Dataset items
= Beginning of Section =
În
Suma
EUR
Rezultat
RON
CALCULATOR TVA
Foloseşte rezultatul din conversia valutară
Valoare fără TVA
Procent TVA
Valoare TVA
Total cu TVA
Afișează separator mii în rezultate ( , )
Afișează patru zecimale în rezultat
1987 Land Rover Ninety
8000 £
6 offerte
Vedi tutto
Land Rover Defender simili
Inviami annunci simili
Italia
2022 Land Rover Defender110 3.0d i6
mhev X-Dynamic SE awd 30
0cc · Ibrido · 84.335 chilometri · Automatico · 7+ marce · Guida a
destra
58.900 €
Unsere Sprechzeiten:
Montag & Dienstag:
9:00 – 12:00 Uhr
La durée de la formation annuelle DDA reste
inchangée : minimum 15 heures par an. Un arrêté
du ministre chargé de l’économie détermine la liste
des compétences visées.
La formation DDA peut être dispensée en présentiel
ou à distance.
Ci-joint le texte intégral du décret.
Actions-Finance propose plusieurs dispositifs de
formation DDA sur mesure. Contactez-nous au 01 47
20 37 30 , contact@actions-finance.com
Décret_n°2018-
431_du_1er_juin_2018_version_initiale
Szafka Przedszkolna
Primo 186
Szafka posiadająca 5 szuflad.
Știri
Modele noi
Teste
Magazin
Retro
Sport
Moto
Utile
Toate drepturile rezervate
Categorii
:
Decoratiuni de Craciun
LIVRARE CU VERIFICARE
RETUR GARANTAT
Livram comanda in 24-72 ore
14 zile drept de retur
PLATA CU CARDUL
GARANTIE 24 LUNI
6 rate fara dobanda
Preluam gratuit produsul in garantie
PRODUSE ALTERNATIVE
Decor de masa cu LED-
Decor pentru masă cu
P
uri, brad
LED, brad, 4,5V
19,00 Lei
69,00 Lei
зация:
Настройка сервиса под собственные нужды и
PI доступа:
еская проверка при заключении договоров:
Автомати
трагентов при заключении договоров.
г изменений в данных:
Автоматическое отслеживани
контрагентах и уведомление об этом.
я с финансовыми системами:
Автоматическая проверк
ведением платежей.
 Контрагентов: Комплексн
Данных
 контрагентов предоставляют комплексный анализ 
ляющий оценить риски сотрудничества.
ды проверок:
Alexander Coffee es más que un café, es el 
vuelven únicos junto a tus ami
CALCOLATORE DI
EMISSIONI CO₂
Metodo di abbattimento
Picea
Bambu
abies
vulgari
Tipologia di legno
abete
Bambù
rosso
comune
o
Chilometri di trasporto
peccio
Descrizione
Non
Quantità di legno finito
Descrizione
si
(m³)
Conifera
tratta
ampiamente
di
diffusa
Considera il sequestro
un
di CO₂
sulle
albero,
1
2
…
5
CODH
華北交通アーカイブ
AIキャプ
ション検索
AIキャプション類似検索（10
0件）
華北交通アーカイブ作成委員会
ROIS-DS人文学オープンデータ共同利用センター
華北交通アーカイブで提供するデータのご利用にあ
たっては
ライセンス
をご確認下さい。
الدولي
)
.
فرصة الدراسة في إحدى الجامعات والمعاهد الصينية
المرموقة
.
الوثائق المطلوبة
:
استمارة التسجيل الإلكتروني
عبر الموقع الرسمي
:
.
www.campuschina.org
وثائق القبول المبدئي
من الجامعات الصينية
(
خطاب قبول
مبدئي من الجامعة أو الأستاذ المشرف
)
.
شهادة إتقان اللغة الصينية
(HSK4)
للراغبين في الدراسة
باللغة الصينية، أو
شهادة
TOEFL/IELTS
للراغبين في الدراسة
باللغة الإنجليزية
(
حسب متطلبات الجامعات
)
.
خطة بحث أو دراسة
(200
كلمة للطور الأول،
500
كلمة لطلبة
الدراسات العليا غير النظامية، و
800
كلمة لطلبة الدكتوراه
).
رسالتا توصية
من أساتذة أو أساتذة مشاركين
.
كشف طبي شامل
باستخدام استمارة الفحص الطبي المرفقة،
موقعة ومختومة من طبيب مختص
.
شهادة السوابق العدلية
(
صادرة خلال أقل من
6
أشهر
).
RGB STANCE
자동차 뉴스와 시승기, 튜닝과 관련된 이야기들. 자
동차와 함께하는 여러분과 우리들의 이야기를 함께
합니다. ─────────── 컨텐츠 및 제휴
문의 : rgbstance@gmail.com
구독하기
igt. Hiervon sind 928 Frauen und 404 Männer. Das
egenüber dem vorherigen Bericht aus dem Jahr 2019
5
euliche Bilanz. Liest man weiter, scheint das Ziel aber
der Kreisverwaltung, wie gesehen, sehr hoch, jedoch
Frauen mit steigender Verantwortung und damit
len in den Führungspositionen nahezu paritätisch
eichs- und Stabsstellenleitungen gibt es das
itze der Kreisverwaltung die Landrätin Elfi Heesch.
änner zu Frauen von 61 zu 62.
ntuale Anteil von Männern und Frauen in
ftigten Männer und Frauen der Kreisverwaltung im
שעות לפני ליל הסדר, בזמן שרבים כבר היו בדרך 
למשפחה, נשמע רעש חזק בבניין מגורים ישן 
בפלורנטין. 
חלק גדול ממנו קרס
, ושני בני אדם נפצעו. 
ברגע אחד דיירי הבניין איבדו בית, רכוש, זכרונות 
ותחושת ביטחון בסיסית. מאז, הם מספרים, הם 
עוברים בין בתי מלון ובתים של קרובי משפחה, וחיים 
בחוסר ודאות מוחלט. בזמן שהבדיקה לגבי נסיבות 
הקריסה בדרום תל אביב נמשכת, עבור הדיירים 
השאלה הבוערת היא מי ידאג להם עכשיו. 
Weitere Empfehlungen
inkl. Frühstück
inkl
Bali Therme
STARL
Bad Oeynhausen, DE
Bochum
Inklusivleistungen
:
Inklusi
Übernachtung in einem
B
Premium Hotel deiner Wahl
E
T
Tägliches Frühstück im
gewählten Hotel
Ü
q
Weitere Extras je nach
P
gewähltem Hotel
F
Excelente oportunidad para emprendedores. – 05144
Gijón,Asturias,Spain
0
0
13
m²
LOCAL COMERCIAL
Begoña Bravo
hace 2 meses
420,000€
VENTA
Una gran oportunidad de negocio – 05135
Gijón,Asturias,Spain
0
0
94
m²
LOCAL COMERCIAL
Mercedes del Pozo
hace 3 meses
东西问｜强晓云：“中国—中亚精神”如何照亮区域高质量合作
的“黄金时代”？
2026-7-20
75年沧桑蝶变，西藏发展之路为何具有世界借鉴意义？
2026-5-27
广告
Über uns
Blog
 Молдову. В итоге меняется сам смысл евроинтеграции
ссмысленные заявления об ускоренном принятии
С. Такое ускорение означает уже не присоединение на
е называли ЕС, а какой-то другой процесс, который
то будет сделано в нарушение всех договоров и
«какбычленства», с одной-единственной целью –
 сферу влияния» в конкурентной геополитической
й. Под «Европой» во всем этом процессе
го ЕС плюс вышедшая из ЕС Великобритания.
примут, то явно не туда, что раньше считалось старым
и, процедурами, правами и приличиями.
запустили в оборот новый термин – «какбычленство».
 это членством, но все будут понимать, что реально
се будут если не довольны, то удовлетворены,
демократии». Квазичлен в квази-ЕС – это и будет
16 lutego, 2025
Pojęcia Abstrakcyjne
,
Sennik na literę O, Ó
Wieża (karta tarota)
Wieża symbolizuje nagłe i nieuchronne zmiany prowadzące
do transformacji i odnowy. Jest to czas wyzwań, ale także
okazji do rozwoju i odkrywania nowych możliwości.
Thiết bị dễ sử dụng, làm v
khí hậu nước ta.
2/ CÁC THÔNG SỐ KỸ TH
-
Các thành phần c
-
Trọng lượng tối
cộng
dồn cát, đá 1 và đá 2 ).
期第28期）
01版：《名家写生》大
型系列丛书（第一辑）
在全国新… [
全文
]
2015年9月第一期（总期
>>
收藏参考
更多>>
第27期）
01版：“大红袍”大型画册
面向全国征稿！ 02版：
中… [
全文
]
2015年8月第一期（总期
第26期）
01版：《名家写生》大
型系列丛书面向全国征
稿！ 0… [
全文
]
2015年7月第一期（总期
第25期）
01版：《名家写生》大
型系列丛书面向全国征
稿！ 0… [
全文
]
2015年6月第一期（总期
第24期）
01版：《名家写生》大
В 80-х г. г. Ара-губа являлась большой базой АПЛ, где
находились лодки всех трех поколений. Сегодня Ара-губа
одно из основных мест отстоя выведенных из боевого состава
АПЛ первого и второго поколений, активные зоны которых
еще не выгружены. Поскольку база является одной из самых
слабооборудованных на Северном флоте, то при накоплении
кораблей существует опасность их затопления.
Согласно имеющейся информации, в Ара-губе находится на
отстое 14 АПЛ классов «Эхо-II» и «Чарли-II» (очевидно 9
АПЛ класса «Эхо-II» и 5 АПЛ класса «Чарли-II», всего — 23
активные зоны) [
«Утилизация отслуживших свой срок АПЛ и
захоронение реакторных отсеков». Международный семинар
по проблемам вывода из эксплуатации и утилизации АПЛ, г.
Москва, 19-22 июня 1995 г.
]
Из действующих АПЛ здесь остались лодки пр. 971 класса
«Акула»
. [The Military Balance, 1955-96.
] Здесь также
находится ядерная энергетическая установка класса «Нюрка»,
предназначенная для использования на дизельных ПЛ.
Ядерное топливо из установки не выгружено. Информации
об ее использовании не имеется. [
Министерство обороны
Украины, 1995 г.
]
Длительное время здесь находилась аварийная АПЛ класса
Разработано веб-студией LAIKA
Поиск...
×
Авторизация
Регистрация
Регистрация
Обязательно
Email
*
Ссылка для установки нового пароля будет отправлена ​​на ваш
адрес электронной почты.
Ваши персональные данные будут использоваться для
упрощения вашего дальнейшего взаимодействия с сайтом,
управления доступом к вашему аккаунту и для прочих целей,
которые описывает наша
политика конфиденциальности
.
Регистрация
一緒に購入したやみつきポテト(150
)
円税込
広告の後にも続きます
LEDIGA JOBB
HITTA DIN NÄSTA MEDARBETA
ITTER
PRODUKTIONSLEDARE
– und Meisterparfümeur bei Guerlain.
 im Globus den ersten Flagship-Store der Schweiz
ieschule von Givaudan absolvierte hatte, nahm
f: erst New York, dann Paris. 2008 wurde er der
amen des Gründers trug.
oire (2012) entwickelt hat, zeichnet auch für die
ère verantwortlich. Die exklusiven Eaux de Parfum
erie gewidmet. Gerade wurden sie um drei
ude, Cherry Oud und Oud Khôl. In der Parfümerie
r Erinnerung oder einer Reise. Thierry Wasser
= End of Section =
* REQUEST:
Find the line with "동차와 함께하는 여러분과 우리들의 이야기를 함께" in the entries above. Retype it and each line after it, exactly, through the line with "שעות לפני ליל הסדר, בזמן שרבים כבר היו בדרך", and stop there.

* RESULT OF THE EXERCISE:
동차와 함께하는 여러분과 우리들의 이야기를 함께
합니다. ─────────── 컨텐츠 및 제휴
문의 : rgbstance@gmail.com
구독하기
igt. Hiervon sind 928 Frauen und 404 Männer. Das
egenüber dem vorherigen Bericht aus dem Jahr 2019
5
euliche Bilanz. Liest man weiter, scheint das Ziel aber
der Kreisverwaltung, wie gesehen, sehr hoch, jedoch
Frauen mit steigender Verantwortung und damit
len in den Führungspositionen nahezu paritätisch
eichs- und Stabsstellenleitungen gibt es das
itze der Kreisverwaltung die Landrätin Elfi Heesch.
änner zu Frauen von 61 zu 62.
ntuale Anteil von Männern und Frauen in
ftigten Männer und Frauen der Kreisverwaltung im
שעות לפני ליל הסדר, בזמן שרבים כבר היו בדרך 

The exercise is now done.